The clinical trial included 122 patients randomly assigned 3:2 to receive oral ixazomib/dexamethasone (73 patients) or oral pomalidomide/dexamethasone (49 patients). All patients had received two or more previous therapies for multiple myeloma (eg, proteasome inhibitors and lenalidomide). Patients took oral treatments on specified days in 28-day cycles until either progressive disease or unacceptable toxicity. Patients received a median of six cycles in both groups.
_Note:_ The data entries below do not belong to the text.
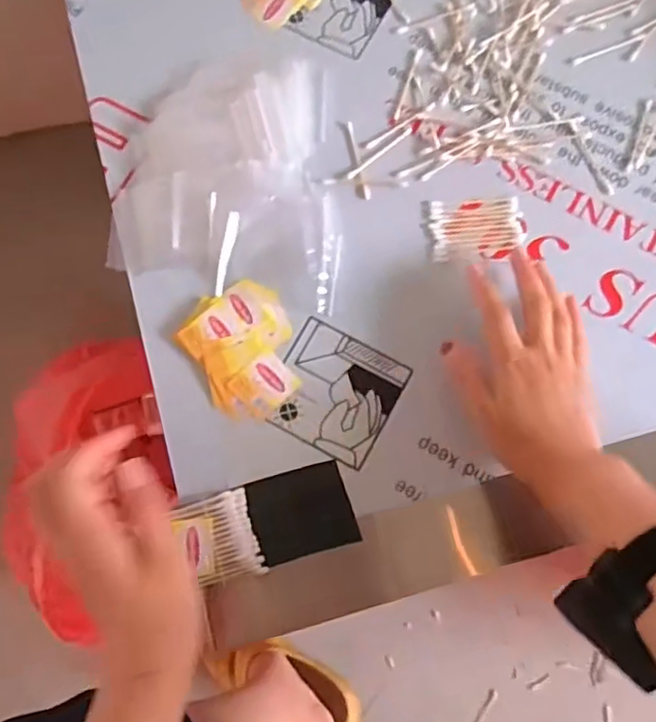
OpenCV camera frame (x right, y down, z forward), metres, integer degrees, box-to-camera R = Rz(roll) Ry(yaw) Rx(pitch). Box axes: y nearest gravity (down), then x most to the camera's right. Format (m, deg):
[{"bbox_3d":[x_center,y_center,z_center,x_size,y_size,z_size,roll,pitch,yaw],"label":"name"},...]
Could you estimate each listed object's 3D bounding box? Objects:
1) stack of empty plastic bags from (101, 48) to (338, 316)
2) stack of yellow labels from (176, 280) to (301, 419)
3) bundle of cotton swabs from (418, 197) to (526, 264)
[{"bbox_3d":[-0.070,-0.156,0.521,0.179,0.015,0.204,10,77,2],"label":"stack of empty plastic bags"},{"bbox_3d":[-0.063,-0.009,0.493,0.079,0.009,0.101,-28,79,-6],"label":"stack of yellow labels"},{"bbox_3d":[0.119,-0.110,0.519,0.080,0.004,0.051,-8,77,-2],"label":"bundle of cotton swabs"}]

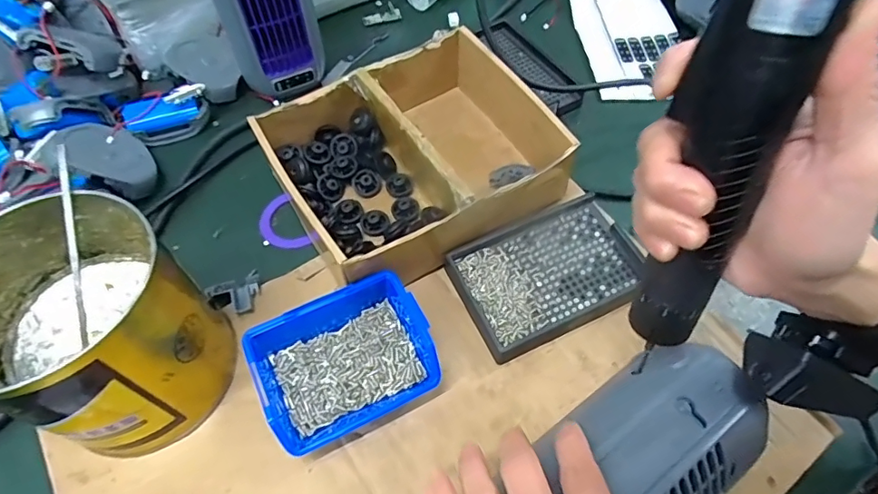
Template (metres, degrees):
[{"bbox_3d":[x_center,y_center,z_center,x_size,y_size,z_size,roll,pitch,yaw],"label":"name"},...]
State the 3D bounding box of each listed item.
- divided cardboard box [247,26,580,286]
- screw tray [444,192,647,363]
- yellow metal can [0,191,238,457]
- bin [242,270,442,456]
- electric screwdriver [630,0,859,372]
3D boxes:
[{"bbox_3d":[-0.020,-0.073,0.420,0.206,0.069,0.172,-27,61,-16],"label":"divided cardboard box"},{"bbox_3d":[0.086,0.020,0.394,0.137,0.024,0.093,-22,60,-13],"label":"screw tray"},{"bbox_3d":[-0.208,0.051,0.316,0.125,0.119,0.120,0,57,0],"label":"yellow metal can"},{"bbox_3d":[-0.063,0.074,0.345,0.109,0.046,0.088,-24,61,-15],"label":"bin"},{"bbox_3d":[0.119,-0.030,0.218,0.033,0.201,0.034,-3,38,-2],"label":"electric screwdriver"}]

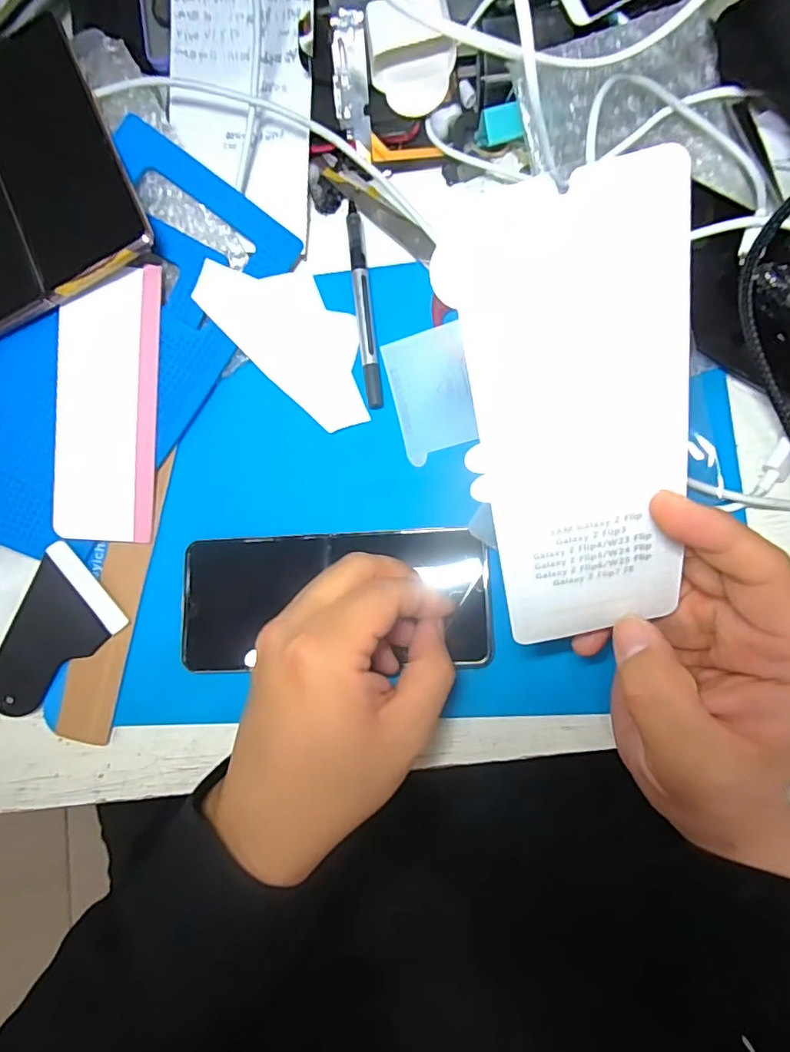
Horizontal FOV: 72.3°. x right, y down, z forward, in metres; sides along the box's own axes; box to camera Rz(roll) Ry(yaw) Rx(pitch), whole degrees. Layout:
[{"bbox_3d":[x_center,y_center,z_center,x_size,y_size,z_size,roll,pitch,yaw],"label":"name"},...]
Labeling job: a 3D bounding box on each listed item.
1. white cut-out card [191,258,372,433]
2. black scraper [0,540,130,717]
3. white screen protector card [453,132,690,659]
[{"bbox_3d":[-0.054,-0.109,0.308,0.061,0.006,0.119,-42,87,-16],"label":"white cut-out card"},{"bbox_3d":[-0.197,0.060,0.300,0.091,0.011,0.055,-42,79,1],"label":"black scraper"},{"bbox_3d":[0.061,-0.026,0.177,0.064,0.005,0.151,-11,116,7],"label":"white screen protector card"}]

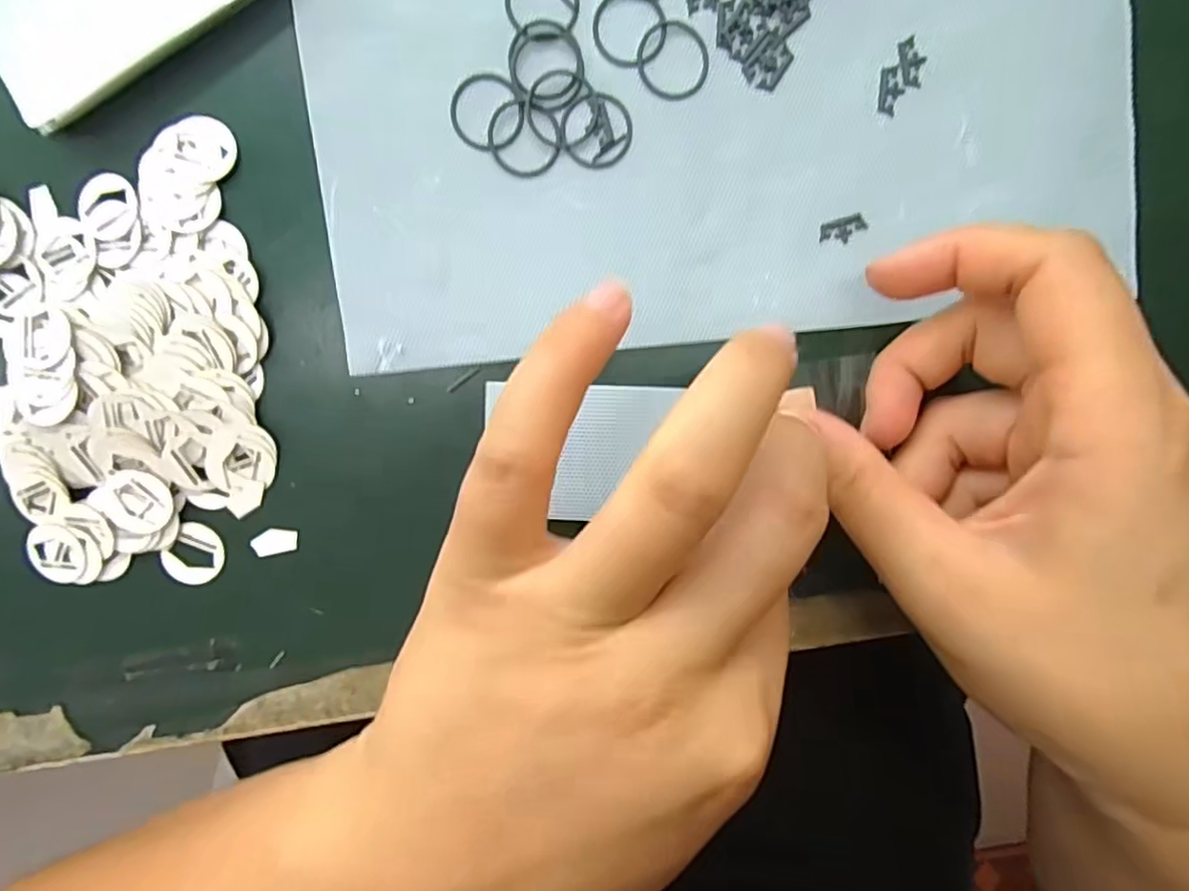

Median follow-up was 15.3 months for ixazomib/dexamethasone and 17.3 months for pomalidomide/dexamethasone. Median progression-free survival was 7.1 months with ixazomib/dexamethasone compared with 4.8 months with pomalidomide/dexamethasone. The difference was not statistically significant (P = .477).
Fewer patients had grade 3 or higher adverse events on ixazomib/dexamethasone (69%) than on pomalidomide/dexamethasone (81%). A similar number of patients had serious adverse events: 51% with ixazomib/dexamethasone and 53% with pomalidomide/dexamethasone. A total of 13% of patients in each arm died during the study. In the ixazomib/dexamethasone arm, 47% of patients discontinued therapy due to progressive disease and 23% due to adverse events; this was compared with 57% due to progressive disease and 12% due to adverse events in the pomalidomide/dexamethasone arm. Health-related quality of life was similar with the two treatments.
Disclosure: The study authors’ disclosures may be found at coi.asco.org.